Numerous calls to the Danish consulate in Washington, DC, Chicago, Il, NYC and Los Angeles, CA inquiring as to when Denmark would release Captain Watson on bail, went unanswered. Watson, because of his non-compromising position against whale hunting, has been in this precarious position before. Held in Germany in 2011, on similar charges of little merit, he escaped German custody and spent six months in exile avoiding apprehension.
Watson has France’s President Emmanuel Macron, movie star Bridget Bardot and world renowned Ethologist Jane Goodall calling for his release. It was France’s Secret Service that sank Greenpeace’s anti-nuclear sailboat, the, Rainbow Warrior in Auckland, NZ in 1985 when they placed a bomb on board, killing one of the crew.
Watson was “forced out” of the SSCS in 2022, but still has ties with the French and Brazil chapters. Now operated by property mangers from Florida, Watson said the substantial donation to the SSCS from life-long animal activist, philanthrope and beloved TV personality, the late Bob Barker, is a big point of contention. He called what happened, “a hostile takeover”, of the SSCS. He now has his own foundation, the Captain Paul Watson Foundation, calling themselves, “Neptune’s Pirates”.
Paul said there will be a hearing by the High Court of Greenland on August 15th to determine if the case would proceed, and says that if it does he could still appeal the ruling in Denmark itself. He asks his supporters to put pressure on the Danish government to release him immediately as his actions to defend whales from being hunted down by Japanese whalers is wholly justified as it has been illegal to hunt whales since the International Whaling Commission ruling banned it in 1986.

*****

# What to do
Quote, word for word, the part of the passage on Paul Watson's detention that begins with the words containing "Paul said there" and ends with "it in 1986.". None of the rows that come next are needed.

(Text extracted from each page)
*****

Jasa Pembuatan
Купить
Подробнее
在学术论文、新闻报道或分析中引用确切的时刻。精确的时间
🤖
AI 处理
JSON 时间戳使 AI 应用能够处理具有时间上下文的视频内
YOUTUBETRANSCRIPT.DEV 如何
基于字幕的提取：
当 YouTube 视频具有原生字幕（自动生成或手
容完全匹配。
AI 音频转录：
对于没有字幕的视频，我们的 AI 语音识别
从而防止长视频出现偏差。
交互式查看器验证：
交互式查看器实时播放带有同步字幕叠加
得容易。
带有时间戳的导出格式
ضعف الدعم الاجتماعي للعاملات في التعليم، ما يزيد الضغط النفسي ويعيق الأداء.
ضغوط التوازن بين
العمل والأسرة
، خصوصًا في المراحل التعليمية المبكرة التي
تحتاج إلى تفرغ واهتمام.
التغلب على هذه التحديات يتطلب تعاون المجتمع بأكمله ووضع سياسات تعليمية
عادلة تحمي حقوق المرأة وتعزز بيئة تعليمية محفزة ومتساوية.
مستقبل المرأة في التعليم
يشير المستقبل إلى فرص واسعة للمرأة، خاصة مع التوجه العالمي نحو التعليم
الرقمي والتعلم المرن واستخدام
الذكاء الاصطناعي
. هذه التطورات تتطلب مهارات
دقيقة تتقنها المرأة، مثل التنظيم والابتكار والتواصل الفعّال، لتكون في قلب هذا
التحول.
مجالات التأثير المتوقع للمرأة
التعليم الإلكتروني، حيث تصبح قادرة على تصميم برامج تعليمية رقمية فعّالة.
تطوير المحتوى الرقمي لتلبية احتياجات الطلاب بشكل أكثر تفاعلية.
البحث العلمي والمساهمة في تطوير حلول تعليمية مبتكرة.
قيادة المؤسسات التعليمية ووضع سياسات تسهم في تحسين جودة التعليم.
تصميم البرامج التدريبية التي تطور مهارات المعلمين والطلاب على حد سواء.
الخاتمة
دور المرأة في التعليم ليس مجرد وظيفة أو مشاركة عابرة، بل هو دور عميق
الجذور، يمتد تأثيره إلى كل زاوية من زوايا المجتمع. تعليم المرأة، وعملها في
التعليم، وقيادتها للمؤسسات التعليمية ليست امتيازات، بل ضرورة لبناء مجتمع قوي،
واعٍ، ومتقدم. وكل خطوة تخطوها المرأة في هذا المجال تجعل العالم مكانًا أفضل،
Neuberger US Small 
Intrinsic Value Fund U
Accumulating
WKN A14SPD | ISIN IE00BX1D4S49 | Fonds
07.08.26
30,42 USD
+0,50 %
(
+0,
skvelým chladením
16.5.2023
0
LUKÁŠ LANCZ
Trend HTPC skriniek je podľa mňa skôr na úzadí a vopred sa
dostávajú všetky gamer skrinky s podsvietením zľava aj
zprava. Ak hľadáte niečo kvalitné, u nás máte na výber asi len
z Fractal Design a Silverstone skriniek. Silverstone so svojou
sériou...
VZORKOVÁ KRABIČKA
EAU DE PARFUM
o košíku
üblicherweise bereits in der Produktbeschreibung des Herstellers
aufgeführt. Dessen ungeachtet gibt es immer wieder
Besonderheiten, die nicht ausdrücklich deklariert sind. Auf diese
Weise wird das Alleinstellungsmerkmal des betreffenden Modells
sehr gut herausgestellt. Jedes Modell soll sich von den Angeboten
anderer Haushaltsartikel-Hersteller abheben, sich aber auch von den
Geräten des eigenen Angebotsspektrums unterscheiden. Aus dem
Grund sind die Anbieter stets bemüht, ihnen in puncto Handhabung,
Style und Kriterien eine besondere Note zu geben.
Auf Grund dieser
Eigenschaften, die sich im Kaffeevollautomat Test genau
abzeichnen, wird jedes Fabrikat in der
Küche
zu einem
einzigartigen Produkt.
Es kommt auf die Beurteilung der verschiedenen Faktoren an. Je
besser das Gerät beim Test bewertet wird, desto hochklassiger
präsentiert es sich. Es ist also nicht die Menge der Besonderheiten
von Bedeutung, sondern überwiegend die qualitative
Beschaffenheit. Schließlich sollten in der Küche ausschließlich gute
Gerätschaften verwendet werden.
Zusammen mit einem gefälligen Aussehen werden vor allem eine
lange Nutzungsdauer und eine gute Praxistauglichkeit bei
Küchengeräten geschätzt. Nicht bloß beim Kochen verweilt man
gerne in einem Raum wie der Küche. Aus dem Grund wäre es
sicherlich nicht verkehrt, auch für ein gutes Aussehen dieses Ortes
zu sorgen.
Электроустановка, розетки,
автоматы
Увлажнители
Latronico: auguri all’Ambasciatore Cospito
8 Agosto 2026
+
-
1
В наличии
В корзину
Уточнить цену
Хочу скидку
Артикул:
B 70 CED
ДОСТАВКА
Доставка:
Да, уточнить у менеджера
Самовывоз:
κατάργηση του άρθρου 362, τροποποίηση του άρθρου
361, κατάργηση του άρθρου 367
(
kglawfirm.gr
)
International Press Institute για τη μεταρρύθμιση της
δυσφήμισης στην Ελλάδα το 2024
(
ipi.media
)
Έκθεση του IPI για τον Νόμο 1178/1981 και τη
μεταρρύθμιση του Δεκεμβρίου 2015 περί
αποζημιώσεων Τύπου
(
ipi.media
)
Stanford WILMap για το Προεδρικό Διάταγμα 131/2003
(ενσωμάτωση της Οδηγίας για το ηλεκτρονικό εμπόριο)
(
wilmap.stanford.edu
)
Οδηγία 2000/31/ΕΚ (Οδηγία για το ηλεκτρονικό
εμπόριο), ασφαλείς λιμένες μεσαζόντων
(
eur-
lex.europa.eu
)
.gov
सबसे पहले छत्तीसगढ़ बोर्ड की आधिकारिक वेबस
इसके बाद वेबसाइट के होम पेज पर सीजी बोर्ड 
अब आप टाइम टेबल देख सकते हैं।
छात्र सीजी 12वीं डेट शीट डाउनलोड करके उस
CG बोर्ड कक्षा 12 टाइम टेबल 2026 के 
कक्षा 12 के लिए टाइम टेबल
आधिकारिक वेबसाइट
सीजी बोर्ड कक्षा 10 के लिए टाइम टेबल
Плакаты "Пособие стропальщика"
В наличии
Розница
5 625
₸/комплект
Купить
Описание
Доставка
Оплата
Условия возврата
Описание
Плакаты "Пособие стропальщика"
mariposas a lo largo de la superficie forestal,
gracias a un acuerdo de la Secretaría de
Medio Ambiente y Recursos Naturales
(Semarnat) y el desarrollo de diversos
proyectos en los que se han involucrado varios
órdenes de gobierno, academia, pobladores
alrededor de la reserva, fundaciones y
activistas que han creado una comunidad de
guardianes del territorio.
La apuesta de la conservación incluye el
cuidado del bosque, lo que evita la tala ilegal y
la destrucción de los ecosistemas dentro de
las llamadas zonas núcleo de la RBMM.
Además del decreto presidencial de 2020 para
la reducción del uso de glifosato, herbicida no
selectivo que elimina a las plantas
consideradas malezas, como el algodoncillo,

*****

# Answer space
Paul said there will be a hearing by the High Court of Greenland on August 15th to determine if the case would proceed, and says that if it does he could still appeal the ruling in Denmark itself. He asks his supporters to put pressure on the Danish government to release him immediately as his actions to defend whales from being hunted down by Japanese whalers is wholly justified as it has been illegal to hunt whales since the International Whaling Commission ruling banned it in 1986.